We arrived back in Chiang Mai, Thailand, last week and are back at ZOE although still recovering a bit from some jet lag.
As we began our 36-hour return journey, it felt very strange to me. Leaving Honolulu this time felt like we were leaving for the first time all over again. I think it is because Hawaii, which had been home for all our lives, is forever changed. My parents are no longer with us on this side of heaven. Honolulu’s landscape looks different. My brother wrote to me, “our family is different .. our anchors and places are different now.” The feeling of home is not the same. Our family is different but still there is comfort in that.
I’m processing what this all means…and I’m still processing the grief and loss. I am realizing how home and family is so important for healing. I am also seeing how God can bring us a new home and family that we are not born into.
I am so thankful that God is our rock and anchor. Believe me when I say that I’m hanging onto Him like I never have before.
I have found myself singing this worship song a lot lately, and especially the chorus …
Christ alone, Cornerstone
Weak made strong in the Savior’s love
Through the storm
He is Lord
Lord of all
When darkness seems to hide His face
I rest on His unchanging grace
In every high and stormy gale
My anchor holds within the veil
My anchor holds within the veil
Cornerstone, by Hillsong
We continue our work with ZOE International here in Thailand. There is still much to do, and so many more people to be reached and children to be rescued.

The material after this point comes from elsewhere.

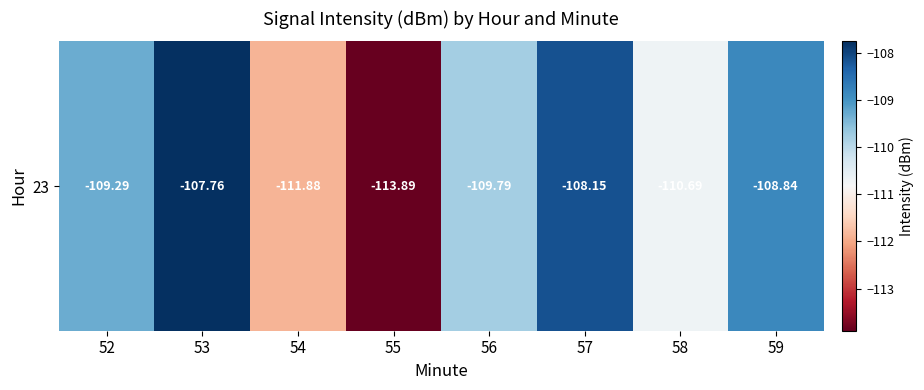

List the labels in order of value, largest first.

53, 57, 59, 52, 56, 58, 54, 55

Please send us an email if you would like a copy of ZOE Thailand’s Quarter 1 field report.
We would greatly appreciate your prayers for the following needs:
- Continued prayer for Lori-Ann’s family.
- Continued prayer for our marriage.
- ZOE is looking for childcare and other staff who are called to work with us.
- ZOE’s Race Across America team as they train and prepare.
- ZOE’s leadership, staff and missionaries as we continue to work in multiple countries.